Monday, March 31, 2014

A Man On Fire

A Man On Fire.  That's been my online profile description ever since I created my online presence several years ago.  It was conceived expediently to convey my core essence without divulging any public information about myself.  As I ponder expanding my profile description, I thought I'd examine my current one more closely.

A Man On Fire was adopted to convey the urgency of my passions.  Those include my passion for writing and my passion for living.  When you're on fire, it's urgent.  The flames burn brighter each passing moment, culmination is unknown.  As the fire grows, so does the urgency.  I hope to exit in a fierce, fiery blaze when the fire finishes with me, something like a Phoenix, I guess.

It wasn't always this way.  I think the fire started shortly after my sister-in-law passed away after valiantly battling cancer.  I always thought she'd prevail, but was forced to reexamine the frailty of life and our time to live it.  I realized how many things I had procrastinated about, or avoided altogether as a result of low confidence.  I decided to change that if I could, without knowing quite how.  I didn't realize yet that I had been set on fire.

I inadvertently became a local activist.  I started a career in real estate alongside my occupation.  I started to learn guitar.  Still unaware, the fire continued to grow.

A life-changing business trip to Vail made me aware.  I returned home with new perspective and for the first time, discovered I was on fire.  My instinct told me to stop, drop and roll to smother the flames, but I didn't.  Instead, I ran.  And I ran hard.

I resurrected my writing passion, leaped headlong into a unique run for local political office, and focused on building more meaningful relationships with everyone I knew.  More family and friends met their end along the way which galvanized my resolve to live life on purpose.  Be positive.  Encourage others.  Make a worthwhile daily difference.  Be more compassionate.  Write. Connect.  Share.  The fire engulfed me.

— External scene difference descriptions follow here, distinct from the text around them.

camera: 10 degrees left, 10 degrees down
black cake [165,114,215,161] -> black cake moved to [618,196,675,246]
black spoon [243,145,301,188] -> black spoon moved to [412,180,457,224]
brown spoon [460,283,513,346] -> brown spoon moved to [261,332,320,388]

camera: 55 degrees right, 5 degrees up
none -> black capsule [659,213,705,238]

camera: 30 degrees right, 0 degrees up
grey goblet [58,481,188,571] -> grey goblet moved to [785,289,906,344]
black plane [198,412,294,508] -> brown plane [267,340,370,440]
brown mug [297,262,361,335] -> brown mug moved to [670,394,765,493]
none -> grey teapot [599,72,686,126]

I turn 50 years old in a few weeks.  Though I'm healthy (except for the raging fire,) I'm aware of the limited time that fire can continue to burn, even if I get the reasonable life expectancy.  I'm as motivated as ever to fan the flames.  Every single day is still a challenge to live up to my self-imposed expectations.  I often fail.  I'm not deterred.  As I said, as long as I go out in a blaze, I've succeeded.

So, despite still being A Man On Fire, I'm likely to revamp my profile description a bit to include some literal explanation of my passions.  My ultimate hope is that as my last spark flickers, it ignites someone else. 

Monday, February 17, 2014

The Dinosaur Age

Online, appearances can be deceiving.  For example, I'm not new.  In fact, I'm old.  Older than younger.  More than halfway to dead.  Someone recently referred to me as a Renaissance Man.  The Renaissance happened ages ago so I think they were really just cleverly calling me an Old Man.

I should've seen it coming years ago when technologies overlapped and I was in line to purchase some last vinyl records at the record store, when the kid behind me in line asked, "What are those?" I replied, "Records." To which he said in all seriousness, "So...what...you listen to them once and then throw them away?"

One thing I'm certainly not is new.  I'm pre-PC. I'm pre-digital.  I'm pre-cable TV.  I'm Mr. Analog.  I grew up listening to transistor AM radio, watching 3 channels of black & white TV, talking on a rotary phone tethered to the kitchen wall, and playing vinyl records.  45's, 78's, and 33 1/3's.  I'm far from new.  I am a dinosaur.  But don't expect my extinction anytime soon.  I have adapted.  And I have a context that new people don't.  Dinosaurs once ruled the world.  Perhaps they might again.

I seamlessly listen to mp3's on my iPod, or to cassettes, CD's, and even vinyl LP's.  I play the original Coleco Vision, Atari, and Nintendo game systems I grew up with but can hold my own in any computer generated medieval bloodfest.  I type on a manual Royal typewriter.  That means ribbons, white out that isn't a liquid, and a return that is an actual handle.

While a relative newcomer to social media, I'm battle-hardened from my experiences in various forums, but even more so by in-the-trenches interaction of actual human contact.  All of which pre-date social media like FB or Twitter.  It's somewhat amusing to me to be "advised" or even outright threatened on these new virtual outlets.  It astounds me what people will do or say electronically that they wouldn't dare dream of in-person.  That is not a recipe for survival.  I wonder how long until the evolutionary cycle of social media relegates it to the rotary phone scrap heap and where all the self-important experts with no context will wind up?  At the lightning speed technology advances, the answer may turn up before the end of this post!

No, I'll never quite be new again.  I'm weathered.  I'm seasoned.  I've been through the fire.  Heck, apparently I've been through the Renaissance!  Yes, I am in fact, a dinosaur.  Once a flesh-eating T-Rex, but now just a lumbering, plant-eating Brontosauras.  But have you ever seen the swath a Bronto cuts?  Old just might become the new new.